Malgré le calme dans les échanges noté par les éditeurs, quelques titres en français semblent tout de même avoir tiré leur épingle du jeu. Quarante traductions, un record difficilement dépassable, c’est ce ce que revendiquent par exemple les éditions Stock avec Moi qui n’ai pas connu les hommes, « le best-seller posthume de Jacqueline Harpman », selon son éditeur Manuel Carcassonne. Parue en 1995, cette dystopie de la romancière belge raconte la claustration de « quarante femmes, enfermées dans une cave, dont la plus jeune – la narratrice – n’a jamais vécu ailleurs ». Servante écarlate européen qui évoque des faits divers ultérieurs (Natacha Kampusch en tête), le livre est ressorti en avril dernier en France.
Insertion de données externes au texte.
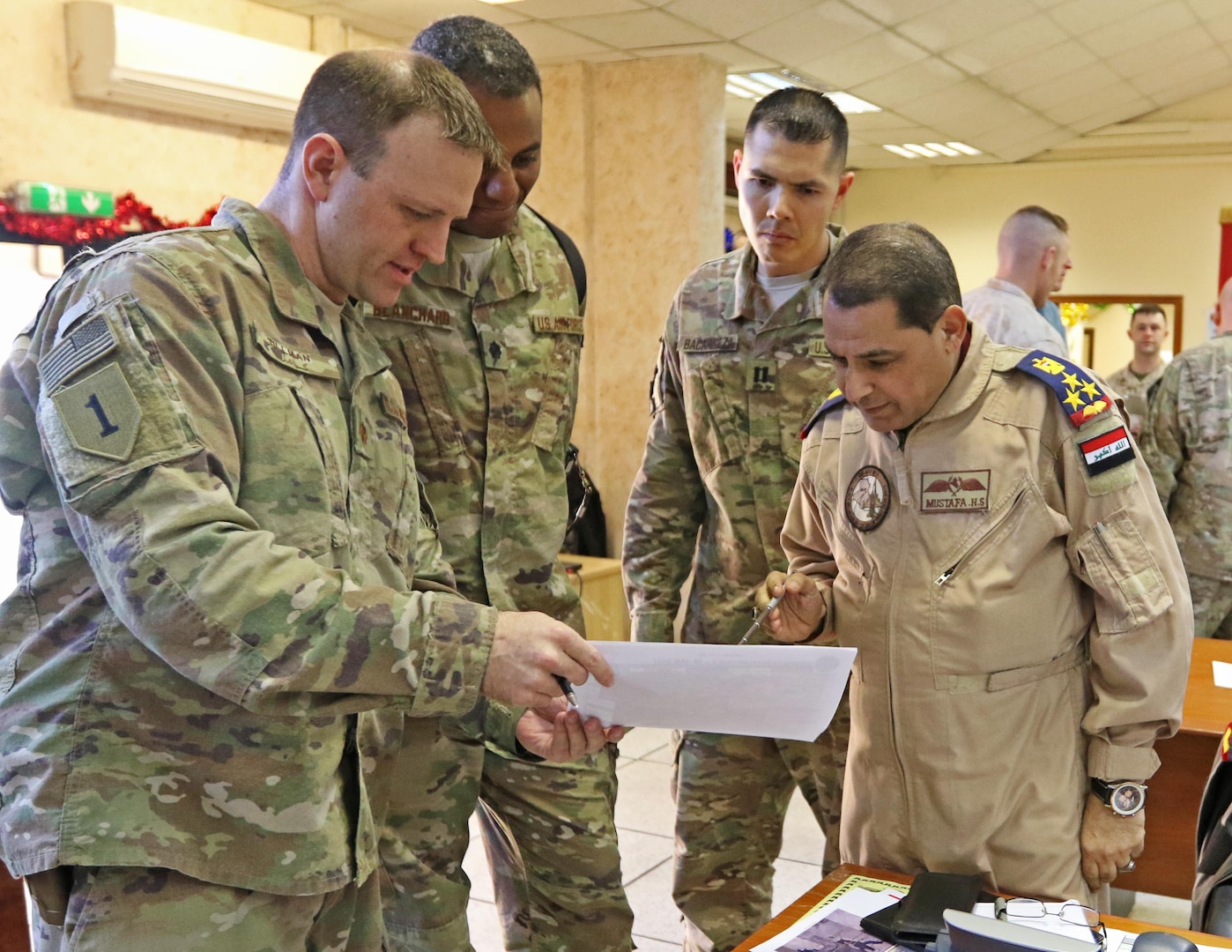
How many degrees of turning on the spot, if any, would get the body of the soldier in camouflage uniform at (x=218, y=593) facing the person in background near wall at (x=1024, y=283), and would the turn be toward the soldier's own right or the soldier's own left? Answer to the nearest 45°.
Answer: approximately 90° to the soldier's own left

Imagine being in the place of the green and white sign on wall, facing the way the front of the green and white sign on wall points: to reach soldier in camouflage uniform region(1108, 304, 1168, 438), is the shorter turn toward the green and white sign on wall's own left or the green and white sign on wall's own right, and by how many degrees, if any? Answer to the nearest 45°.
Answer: approximately 45° to the green and white sign on wall's own left

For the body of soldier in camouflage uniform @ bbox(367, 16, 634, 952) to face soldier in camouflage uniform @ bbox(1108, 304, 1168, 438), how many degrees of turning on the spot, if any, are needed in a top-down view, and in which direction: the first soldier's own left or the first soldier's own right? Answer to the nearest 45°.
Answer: approximately 135° to the first soldier's own left

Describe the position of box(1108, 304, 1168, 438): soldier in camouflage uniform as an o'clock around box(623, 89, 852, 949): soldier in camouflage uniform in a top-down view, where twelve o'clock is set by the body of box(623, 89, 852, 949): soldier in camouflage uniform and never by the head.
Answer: box(1108, 304, 1168, 438): soldier in camouflage uniform is roughly at 7 o'clock from box(623, 89, 852, 949): soldier in camouflage uniform.

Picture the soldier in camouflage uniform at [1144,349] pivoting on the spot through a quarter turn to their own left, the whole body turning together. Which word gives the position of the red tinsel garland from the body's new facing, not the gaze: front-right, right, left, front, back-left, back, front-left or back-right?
back-right

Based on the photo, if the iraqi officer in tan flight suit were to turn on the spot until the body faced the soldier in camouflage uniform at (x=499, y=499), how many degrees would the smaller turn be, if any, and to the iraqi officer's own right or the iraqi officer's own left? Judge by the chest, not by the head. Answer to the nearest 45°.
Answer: approximately 45° to the iraqi officer's own right

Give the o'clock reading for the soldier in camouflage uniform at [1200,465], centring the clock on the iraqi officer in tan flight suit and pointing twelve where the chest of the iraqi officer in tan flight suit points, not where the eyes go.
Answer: The soldier in camouflage uniform is roughly at 5 o'clock from the iraqi officer in tan flight suit.

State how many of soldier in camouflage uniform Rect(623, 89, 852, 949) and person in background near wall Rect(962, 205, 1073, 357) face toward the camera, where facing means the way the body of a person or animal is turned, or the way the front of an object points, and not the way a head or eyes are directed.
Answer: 1

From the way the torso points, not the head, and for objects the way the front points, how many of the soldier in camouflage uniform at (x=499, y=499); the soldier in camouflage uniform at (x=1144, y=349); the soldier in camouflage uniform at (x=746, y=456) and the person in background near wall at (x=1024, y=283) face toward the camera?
3

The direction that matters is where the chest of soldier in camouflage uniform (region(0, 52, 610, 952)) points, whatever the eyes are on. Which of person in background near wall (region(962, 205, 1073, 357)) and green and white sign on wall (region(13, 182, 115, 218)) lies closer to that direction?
the person in background near wall

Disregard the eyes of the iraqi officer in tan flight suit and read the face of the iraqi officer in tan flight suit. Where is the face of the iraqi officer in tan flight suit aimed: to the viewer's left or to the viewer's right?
to the viewer's left

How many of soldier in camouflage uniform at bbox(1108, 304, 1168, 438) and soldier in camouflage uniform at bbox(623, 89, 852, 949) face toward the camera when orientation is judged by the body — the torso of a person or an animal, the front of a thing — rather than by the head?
2

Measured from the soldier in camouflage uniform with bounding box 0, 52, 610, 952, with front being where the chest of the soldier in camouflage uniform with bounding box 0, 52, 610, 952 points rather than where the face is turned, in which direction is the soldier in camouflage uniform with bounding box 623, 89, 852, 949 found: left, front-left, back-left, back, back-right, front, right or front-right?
left

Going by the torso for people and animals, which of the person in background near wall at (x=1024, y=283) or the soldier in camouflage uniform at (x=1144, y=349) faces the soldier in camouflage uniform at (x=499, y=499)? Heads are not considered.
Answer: the soldier in camouflage uniform at (x=1144, y=349)

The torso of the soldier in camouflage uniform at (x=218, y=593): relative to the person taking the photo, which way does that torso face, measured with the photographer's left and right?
facing the viewer and to the right of the viewer

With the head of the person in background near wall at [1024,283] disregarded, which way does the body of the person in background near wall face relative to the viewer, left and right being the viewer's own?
facing away from the viewer and to the right of the viewer

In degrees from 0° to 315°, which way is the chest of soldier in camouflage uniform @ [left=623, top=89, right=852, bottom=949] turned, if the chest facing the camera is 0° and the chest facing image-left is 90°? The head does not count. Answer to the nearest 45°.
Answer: approximately 0°
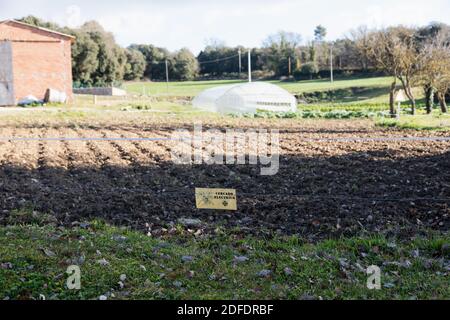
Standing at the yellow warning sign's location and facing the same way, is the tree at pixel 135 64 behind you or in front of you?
behind

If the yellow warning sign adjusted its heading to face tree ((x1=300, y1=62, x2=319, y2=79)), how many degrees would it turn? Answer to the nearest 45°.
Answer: approximately 180°

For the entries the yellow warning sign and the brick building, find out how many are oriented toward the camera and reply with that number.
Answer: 2

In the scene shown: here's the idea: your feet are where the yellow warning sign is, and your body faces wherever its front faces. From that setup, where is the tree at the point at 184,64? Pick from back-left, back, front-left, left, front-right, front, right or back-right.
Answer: back

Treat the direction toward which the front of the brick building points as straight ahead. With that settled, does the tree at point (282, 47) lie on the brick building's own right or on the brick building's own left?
on the brick building's own left

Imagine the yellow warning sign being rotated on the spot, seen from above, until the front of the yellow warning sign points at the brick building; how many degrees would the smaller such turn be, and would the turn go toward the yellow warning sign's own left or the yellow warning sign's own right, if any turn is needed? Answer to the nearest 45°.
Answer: approximately 180°

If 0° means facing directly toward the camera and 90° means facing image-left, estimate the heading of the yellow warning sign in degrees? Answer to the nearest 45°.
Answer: approximately 0°

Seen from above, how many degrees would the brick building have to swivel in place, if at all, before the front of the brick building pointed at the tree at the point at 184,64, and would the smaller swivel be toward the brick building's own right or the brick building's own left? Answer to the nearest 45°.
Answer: approximately 90° to the brick building's own left
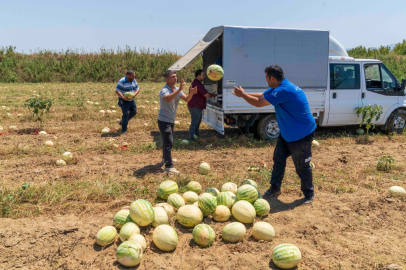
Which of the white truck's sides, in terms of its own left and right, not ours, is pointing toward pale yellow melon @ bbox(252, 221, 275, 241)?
right

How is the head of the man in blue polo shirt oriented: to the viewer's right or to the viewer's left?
to the viewer's left

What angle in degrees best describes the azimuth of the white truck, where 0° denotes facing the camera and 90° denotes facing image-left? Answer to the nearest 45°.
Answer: approximately 270°

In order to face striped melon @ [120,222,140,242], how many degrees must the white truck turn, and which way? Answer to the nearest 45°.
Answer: approximately 90° to its right

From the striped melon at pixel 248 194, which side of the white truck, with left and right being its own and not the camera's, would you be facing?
right

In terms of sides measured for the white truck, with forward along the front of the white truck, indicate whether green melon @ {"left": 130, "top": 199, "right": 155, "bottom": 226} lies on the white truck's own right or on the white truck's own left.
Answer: on the white truck's own right

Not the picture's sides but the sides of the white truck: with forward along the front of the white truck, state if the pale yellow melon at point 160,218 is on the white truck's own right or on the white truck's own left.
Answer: on the white truck's own right

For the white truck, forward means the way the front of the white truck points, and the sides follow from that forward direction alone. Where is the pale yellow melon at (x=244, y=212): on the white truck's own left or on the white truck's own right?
on the white truck's own right

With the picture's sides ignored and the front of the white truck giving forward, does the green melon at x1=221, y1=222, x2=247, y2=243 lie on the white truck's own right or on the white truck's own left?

Belge également, la romancière Caroline Lamarche, autrice du Bel Obscur (rentrée Seuil), a séduit les États-Unis, la Grande-Bretagne, les Pays-Bas et est en lecture pour l’Allemagne et l’Italie, se réjouissent les agents français Laure Pécher et Pierre Astier. Ils notent aussi l’intérêt des marchés étrangers pour le roman de la libanaise arabophone Hoda Barakat dont le livre Hind ou la plus belle femme du monde a paru en français chez Dar Aladab, en 2024. Les deux agents représentent également les anciens livres d’Antoine Wauters, dont Judith Rosenzweig chez Gallimard nous affirme que le nouveau roman Haute-Folie est très regardé à l‘international. Moins peut-être que Nathacha Appanah, dont La nuit au cœur, aurait été préempté par 16 territoires avant même la Foire.
Elle s’appelait Elisabeth le premier roman d’Adèle Yon se vend dans de nombreux pays également, sans que Le Sous-sol, son éditeur, n'ait souhaité en dresser la liste complète sur place.
Chez Stock, on note également l’intérêt pour les livres de la rentrée de Maria Pourchet, Cédric Sapin-Defour ou Charif Majdalani. Au Seuil, on insiste sur le succès de Sécher tes larmes de Mei Lepage premier thriller d’une série sous-titré « une enquête d’Emma Fauvel » et à paraître en janvier sous le label Verso… Du côté des éditions de L’iconoclaste, on se réjouit de l’accueil de La bonne mère de Mathilda Di Matteo, qui a déjà retenu l’attention de l’Allemagne et des Pays-Bas. Côté étranger enfin, nous a été évoqué le suisse-allemand Nelio BIderman, 22 ans et petit-fils de Thomas Mann, dont le roman Lazar susciterait déjà l’intérêt de 25 territoires.